* [Exercise aim]: Below are the entries; give again exactly the lines from the one mentioning "of flames at" through the one mentioning "for that matter", inclusive.

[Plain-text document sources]

----------

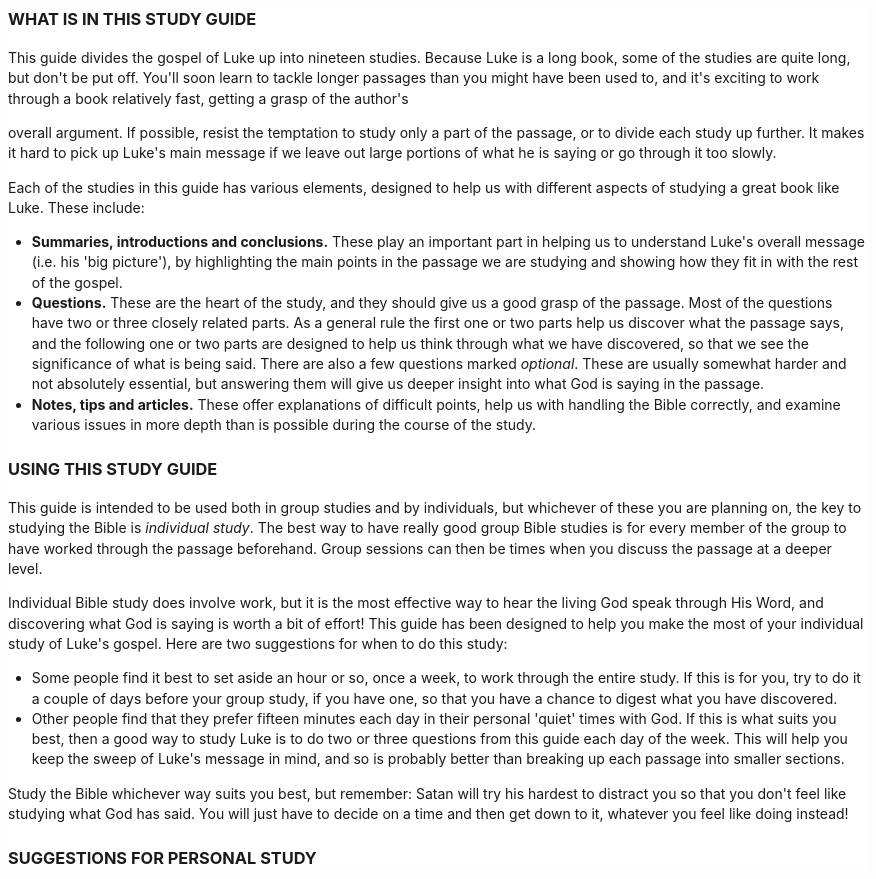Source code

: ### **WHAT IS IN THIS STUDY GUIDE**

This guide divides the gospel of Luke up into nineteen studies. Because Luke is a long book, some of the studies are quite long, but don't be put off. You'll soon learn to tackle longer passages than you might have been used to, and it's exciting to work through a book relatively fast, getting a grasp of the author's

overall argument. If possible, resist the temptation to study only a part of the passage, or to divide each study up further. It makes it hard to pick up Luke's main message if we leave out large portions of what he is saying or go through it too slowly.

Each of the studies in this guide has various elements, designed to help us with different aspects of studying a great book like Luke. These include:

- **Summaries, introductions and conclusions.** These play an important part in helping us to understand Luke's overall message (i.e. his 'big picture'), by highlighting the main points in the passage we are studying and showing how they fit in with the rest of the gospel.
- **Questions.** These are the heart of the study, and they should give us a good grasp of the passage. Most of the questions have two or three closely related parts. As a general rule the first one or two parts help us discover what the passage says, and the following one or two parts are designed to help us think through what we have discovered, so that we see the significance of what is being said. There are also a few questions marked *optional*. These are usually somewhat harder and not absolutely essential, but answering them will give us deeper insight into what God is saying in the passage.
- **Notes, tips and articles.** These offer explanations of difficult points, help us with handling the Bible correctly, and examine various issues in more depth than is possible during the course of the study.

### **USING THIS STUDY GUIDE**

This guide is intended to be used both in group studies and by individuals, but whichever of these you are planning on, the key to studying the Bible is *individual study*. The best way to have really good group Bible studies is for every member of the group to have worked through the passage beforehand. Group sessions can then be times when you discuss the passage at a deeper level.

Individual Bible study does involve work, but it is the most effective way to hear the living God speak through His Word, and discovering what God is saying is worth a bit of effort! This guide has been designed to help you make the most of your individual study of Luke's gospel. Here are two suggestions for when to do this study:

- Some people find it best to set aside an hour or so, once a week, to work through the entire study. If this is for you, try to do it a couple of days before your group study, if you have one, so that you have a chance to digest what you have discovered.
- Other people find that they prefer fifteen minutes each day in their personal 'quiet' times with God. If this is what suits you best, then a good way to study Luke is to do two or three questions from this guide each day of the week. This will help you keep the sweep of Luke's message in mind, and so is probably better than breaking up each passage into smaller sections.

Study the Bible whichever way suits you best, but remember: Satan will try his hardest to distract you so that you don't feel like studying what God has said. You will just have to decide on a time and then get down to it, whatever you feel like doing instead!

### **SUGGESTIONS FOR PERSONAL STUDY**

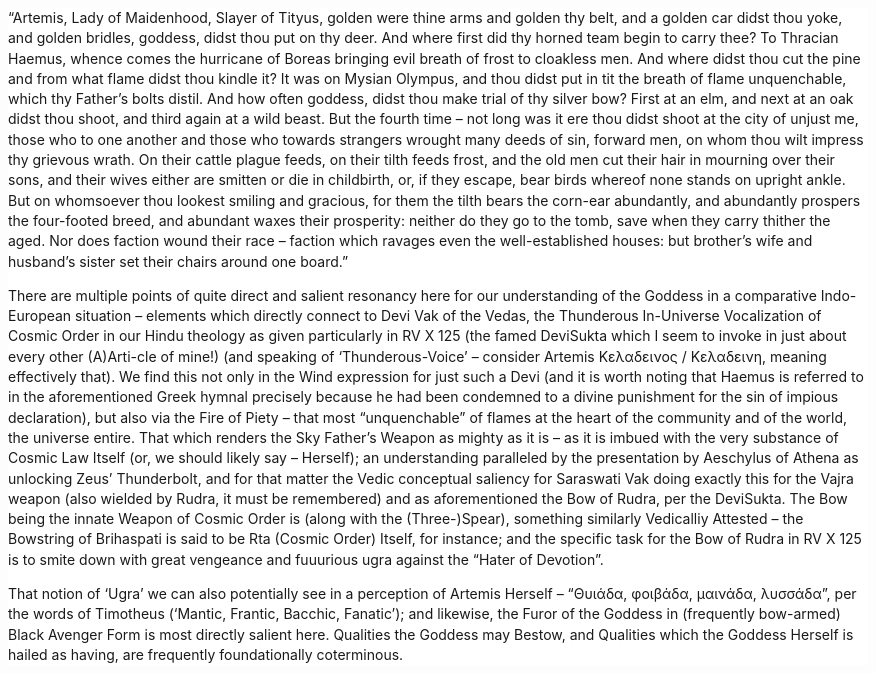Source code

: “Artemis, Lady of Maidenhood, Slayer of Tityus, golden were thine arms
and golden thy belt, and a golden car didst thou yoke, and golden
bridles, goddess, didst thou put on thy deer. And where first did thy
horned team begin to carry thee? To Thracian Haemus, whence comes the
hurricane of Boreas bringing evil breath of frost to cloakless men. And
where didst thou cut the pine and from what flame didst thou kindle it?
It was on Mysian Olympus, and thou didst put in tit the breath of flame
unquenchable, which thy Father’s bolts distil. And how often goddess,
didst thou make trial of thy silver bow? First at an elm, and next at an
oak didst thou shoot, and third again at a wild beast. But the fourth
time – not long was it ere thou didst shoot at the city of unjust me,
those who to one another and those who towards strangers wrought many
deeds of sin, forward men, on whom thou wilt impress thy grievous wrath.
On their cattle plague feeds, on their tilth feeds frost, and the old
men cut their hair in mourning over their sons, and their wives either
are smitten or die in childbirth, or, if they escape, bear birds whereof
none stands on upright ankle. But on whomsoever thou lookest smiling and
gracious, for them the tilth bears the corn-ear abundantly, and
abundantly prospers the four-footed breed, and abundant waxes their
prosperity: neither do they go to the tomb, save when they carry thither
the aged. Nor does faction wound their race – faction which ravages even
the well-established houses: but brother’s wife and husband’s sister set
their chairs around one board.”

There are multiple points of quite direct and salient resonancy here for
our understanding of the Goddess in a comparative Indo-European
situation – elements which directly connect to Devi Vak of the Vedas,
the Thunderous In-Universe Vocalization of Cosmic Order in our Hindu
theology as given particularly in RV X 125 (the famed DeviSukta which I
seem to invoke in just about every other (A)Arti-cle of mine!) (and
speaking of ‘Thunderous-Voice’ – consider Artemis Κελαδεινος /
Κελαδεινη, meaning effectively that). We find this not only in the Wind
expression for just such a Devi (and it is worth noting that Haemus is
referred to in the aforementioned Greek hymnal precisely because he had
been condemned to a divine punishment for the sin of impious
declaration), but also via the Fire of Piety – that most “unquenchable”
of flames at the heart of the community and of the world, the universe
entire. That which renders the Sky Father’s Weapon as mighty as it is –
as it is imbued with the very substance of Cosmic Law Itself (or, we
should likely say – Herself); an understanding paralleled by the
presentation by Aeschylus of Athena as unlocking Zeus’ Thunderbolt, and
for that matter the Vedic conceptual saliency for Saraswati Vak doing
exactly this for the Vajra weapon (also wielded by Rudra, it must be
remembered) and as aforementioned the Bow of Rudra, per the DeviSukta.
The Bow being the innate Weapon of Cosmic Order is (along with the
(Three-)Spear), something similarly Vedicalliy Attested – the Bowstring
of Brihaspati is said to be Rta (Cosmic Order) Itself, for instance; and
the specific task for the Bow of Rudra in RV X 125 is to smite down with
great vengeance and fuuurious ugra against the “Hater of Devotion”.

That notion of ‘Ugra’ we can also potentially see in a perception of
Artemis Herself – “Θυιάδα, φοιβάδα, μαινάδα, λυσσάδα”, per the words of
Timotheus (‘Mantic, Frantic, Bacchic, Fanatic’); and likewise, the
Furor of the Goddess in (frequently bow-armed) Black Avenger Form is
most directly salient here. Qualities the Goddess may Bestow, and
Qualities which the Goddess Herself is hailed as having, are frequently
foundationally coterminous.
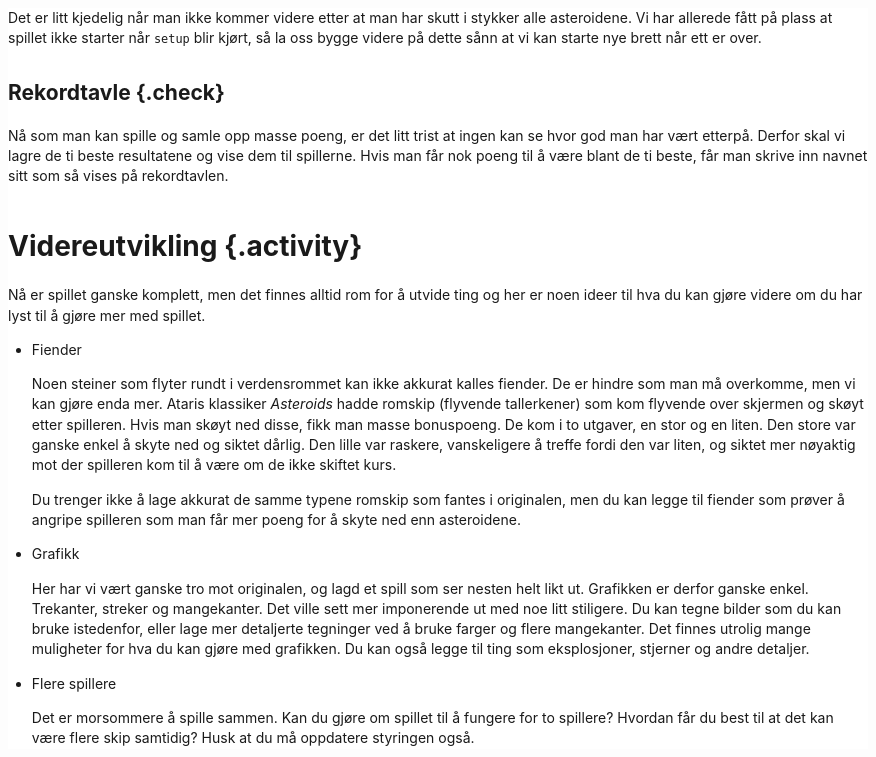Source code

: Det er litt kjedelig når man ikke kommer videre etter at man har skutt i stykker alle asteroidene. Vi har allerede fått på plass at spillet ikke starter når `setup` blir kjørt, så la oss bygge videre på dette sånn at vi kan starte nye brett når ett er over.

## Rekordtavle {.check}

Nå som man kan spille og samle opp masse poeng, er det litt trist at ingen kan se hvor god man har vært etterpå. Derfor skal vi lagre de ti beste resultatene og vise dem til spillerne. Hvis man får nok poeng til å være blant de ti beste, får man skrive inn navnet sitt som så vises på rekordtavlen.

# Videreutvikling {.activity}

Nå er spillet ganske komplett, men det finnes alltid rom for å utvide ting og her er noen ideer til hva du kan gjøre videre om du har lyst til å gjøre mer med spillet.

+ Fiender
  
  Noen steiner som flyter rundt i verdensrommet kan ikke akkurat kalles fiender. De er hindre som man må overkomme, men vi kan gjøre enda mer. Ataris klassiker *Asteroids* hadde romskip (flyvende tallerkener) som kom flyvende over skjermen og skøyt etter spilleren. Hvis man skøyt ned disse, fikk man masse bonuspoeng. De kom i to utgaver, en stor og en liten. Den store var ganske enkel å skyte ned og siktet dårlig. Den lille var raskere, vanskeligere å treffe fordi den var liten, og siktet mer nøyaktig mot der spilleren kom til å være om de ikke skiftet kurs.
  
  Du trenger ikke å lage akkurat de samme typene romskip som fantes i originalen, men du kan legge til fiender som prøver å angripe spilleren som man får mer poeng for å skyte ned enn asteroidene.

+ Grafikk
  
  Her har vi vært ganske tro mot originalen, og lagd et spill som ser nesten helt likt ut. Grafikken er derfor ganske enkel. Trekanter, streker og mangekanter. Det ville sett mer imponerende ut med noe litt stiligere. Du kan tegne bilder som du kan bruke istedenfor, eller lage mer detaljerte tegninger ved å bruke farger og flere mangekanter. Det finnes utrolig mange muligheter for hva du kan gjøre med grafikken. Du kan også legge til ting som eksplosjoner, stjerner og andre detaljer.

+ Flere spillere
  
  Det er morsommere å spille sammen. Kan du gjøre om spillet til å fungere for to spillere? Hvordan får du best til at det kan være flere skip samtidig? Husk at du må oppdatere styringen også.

----------

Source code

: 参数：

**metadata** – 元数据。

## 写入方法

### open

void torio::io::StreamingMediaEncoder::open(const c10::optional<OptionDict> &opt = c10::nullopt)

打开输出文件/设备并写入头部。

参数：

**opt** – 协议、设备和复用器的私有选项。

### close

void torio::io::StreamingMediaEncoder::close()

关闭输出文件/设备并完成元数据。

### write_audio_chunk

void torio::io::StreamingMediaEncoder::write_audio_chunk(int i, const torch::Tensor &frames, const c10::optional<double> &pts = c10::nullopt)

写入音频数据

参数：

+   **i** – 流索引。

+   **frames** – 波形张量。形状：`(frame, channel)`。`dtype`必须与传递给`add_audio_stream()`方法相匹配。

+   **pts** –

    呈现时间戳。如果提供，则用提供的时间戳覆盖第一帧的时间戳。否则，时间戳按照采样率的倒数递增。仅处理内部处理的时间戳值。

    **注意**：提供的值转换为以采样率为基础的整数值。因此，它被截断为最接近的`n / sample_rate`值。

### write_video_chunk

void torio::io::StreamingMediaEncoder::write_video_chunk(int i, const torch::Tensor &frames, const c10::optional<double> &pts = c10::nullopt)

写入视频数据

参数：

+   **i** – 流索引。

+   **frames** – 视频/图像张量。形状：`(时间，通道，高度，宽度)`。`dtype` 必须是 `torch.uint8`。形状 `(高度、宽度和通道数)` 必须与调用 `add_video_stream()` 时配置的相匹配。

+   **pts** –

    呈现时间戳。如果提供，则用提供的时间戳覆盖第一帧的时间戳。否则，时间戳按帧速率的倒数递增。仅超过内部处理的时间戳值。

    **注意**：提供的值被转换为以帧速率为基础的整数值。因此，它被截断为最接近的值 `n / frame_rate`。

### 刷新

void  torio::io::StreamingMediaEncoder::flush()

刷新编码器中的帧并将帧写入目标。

----------

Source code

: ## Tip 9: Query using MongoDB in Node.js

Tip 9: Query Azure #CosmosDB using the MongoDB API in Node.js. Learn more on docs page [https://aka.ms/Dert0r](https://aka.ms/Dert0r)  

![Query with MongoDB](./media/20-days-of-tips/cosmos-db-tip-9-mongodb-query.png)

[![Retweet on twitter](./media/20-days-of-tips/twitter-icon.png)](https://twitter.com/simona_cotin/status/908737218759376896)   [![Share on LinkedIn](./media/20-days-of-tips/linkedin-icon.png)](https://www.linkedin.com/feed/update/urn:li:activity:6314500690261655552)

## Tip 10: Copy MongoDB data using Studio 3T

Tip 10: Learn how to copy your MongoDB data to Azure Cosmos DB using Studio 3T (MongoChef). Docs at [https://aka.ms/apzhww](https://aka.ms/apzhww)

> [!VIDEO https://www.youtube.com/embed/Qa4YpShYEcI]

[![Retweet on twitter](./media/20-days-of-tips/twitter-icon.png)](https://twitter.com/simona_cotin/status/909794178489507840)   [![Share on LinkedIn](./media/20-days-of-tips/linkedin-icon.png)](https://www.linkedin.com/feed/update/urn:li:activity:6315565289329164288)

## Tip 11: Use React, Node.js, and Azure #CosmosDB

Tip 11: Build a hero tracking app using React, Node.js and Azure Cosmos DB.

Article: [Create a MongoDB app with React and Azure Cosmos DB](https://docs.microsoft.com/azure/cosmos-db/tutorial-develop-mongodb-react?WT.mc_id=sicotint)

----------

* [Answer box]:
of flames at the heart of the community and of the world, the universe
entire. That which renders the Sky Father’s Weapon as mighty as it is –
as it is imbued with the very substance of Cosmic Law Itself (or, we
should likely say – Herself); an understanding paralleled by the
presentation by Aeschylus of Athena as unlocking Zeus’ Thunderbolt, and
for that matter the Vedic conceptual saliency for Saraswati Vak doing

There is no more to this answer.